WHAT THIS TASK INVOLVES:
Could you output the whole listing exactly as it stands, minus any images?

RECORDED INFORMATION:
◇ ◇ ◇ ◇ ◇ ◇ ◇
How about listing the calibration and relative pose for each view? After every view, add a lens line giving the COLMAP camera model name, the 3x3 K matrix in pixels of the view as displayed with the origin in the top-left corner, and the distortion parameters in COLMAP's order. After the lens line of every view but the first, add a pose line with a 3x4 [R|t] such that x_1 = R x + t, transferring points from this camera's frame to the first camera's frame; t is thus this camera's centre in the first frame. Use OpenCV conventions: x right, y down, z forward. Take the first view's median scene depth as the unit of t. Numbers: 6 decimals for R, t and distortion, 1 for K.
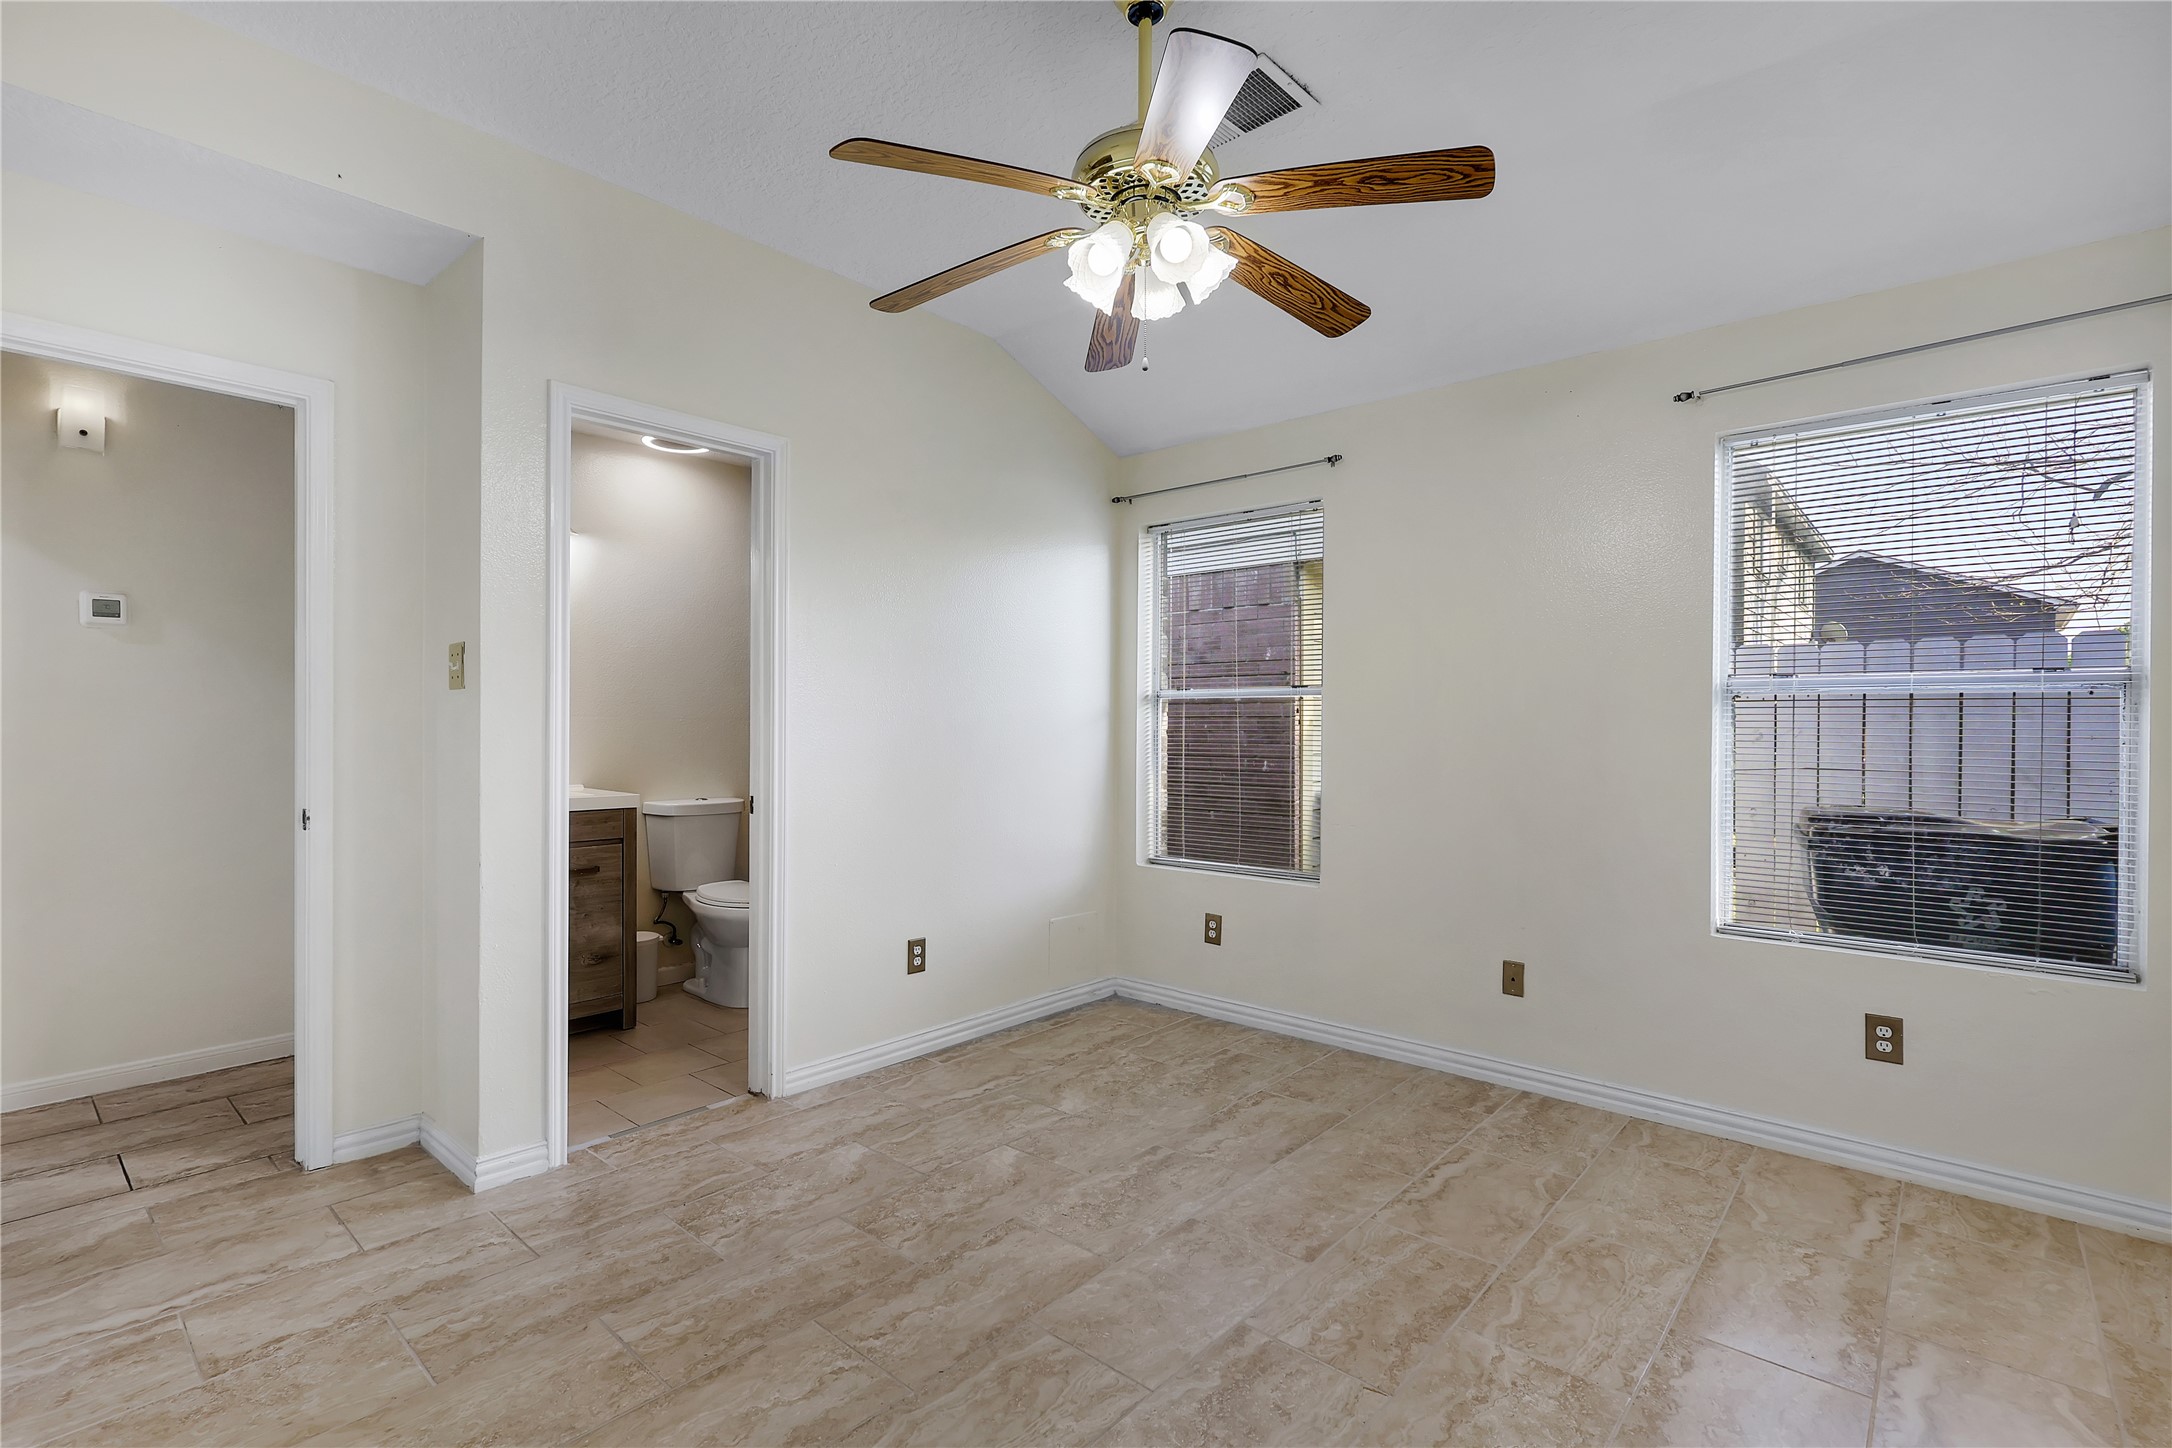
lens RADIAL K [[1013.6, 0, 1085.8], [0, 1013.6, 717.6], [0, 0, 1]] dist [-0.000197, 0.000741]
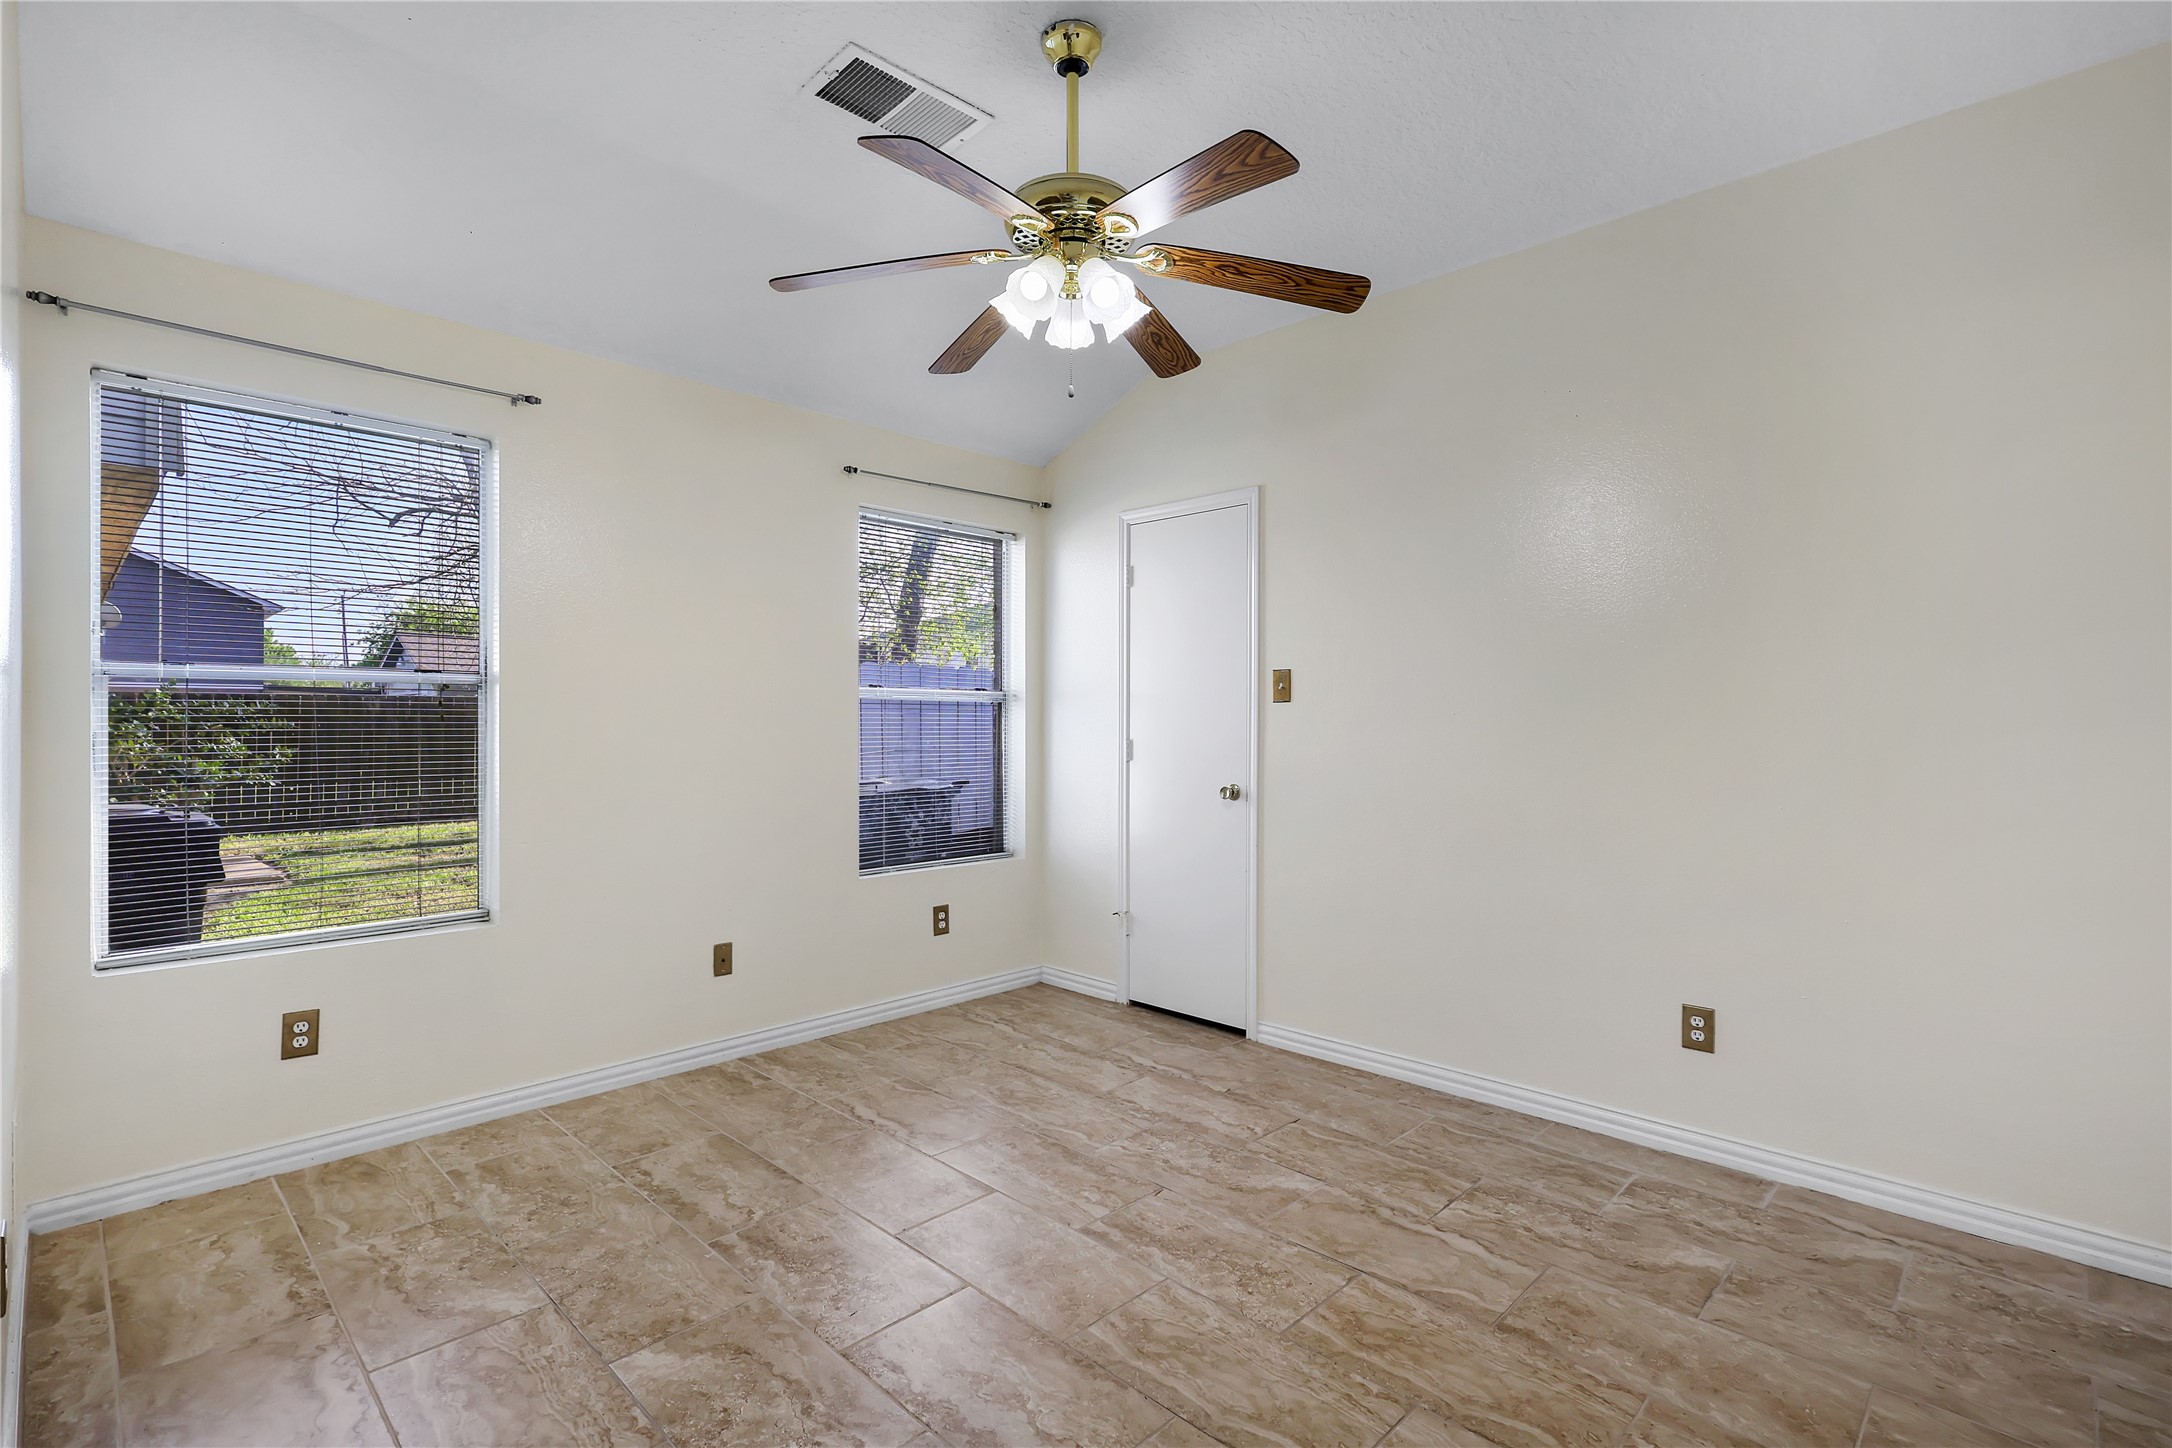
lens RADIAL K [[1013.6, 0, 1085.8], [0, 1013.6, 717.6], [0, 0, 1]] dist [-0.000197, 0.000741]
pose [[0.044169, -0.002444, 0.999021, -0.694871], [-0.009357, 0.999952, 0.002860, -0.004424], [-0.998980, -0.009474, 0.044144, 0.635959]]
◇ ◇ ◇ ◇ ◇ ◇ ◇
RESPONSE AREA:
How about listing the calibration and relative pose for each view? After every view, add a lens line giving the COLMAP camera model name, the 3x3 K matrix in pixels of the view as displayed with the origin in the top-left corner, and the distortion parameters in COLMAP's order. After the lens line of every view but the first, add a pose line with a 3x4 [R|t] such that x_1 = R x + t, transferring points from this camera's frame to the first camera's frame; t is thus this camera's centre in the first frame. Use OpenCV conventions: x right, y down, z forward. Take the first view's median scene depth as the unit of t. Numbers: 6 decimals for R, t and distortion, 1 for K.
lens RADIAL K [[1013.6, 0, 1085.8], [0, 1013.6, 717.6], [0, 0, 1]] dist [-0.000197, 0.000741]
lens RADIAL K [[1013.6, 0, 1085.8], [0, 1013.6, 717.6], [0, 0, 1]] dist [-0.000197, 0.000741]
pose [[0.044169, -0.002444, 0.999021, -0.694871], [-0.009357, 0.999952, 0.002860, -0.004424], [-0.998980, -0.009474, 0.044144, 0.635959]]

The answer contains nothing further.